▶ _Available data_:
►

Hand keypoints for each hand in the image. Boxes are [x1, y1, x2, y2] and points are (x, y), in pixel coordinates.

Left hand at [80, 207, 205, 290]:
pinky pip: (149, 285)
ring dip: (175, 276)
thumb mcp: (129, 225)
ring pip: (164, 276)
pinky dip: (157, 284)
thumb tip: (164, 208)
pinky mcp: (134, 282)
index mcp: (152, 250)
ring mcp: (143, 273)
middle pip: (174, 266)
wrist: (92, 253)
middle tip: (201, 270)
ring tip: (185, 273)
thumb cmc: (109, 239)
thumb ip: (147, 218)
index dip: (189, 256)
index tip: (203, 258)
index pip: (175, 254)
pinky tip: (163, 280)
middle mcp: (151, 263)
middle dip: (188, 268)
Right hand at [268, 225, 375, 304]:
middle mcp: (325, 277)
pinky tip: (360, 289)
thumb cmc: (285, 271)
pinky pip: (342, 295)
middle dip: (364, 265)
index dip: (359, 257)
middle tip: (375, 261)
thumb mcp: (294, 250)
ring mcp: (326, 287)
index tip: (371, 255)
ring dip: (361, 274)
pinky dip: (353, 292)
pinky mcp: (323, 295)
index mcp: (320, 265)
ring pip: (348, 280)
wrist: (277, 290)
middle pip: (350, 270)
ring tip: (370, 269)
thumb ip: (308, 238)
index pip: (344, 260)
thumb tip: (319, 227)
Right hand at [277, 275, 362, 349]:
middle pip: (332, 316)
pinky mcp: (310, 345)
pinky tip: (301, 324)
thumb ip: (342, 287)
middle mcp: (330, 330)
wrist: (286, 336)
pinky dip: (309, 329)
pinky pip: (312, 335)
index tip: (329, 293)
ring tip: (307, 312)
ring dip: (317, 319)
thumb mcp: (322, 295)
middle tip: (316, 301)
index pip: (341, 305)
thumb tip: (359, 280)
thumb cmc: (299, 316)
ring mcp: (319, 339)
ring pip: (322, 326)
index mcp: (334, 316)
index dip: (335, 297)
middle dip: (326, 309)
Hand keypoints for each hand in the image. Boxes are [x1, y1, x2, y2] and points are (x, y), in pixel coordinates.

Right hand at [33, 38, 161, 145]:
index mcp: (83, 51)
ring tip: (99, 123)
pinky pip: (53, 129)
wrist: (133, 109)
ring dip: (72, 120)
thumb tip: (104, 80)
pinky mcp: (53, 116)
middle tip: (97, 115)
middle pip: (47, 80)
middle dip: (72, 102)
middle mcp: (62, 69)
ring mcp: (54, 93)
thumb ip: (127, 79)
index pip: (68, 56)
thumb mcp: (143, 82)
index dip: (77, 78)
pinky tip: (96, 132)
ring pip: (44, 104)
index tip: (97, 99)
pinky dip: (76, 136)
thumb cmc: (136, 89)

◄

▶ _About this task_:
Nothing but the lines from the one holding "thumb mcp: (143, 82)" to the end of the entries should be returned, each exactly as it stands.

▶ _Solution for this task_:
thumb mcp: (143, 82)
index dip: (77, 78)
pinky tip: (96, 132)
ring pip: (44, 104)
index tip: (97, 99)
pinky dip: (76, 136)
thumb cmc: (136, 89)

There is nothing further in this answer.